= Material supplied =
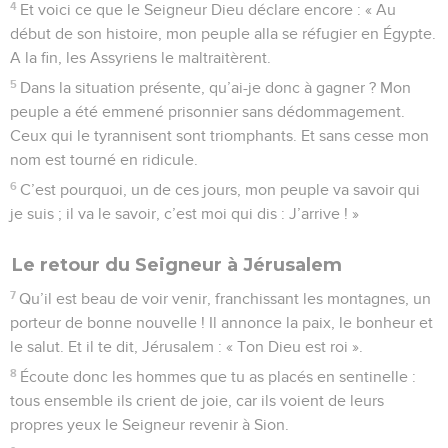
4
Et voici ce que le Seigneur Dieu déclare encore : « Au
début de son histoire, mon peuple alla se réfugier en Égypte.
A la fin, les Assyriens le maltraitèrent.
5
Dans la situation présente, qu’ai-je donc à gagner ? Mon
peuple a été emmené prisonnier sans dédommagement.
Ceux qui le tyrannisent sont triomphants. Et sans cesse mon
nom est tourné en ridicule.
6
C’est pourquoi, un de ces jours, mon peuple va savoir qui
je suis ; il va le savoir, c’est moi qui dis : J’arrive ! »
Le retour du Seigneur à Jérusalem
7
Qu’il est beau de voir venir, franchissant les montagnes, un
porteur de bonne nouvelle ! Il annonce la paix, le bonheur et
le salut. Et il te dit, Jérusalem : « Ton Dieu est roi ».
8
Écoute donc les hommes que tu as placés en sentinelle :
tous ensemble ils crient de joie, car ils voient de leurs
propres yeux le Seigneur revenir à Sion.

= What the task asks =
Copy out all lines from the material above that contain the string "savoir".

= Result of this exercise =
C’est pourquoi, un de ces jours, mon peuple va savoir qui
je suis ; il va le savoir, c’est moi qui dis : J’arrive ! »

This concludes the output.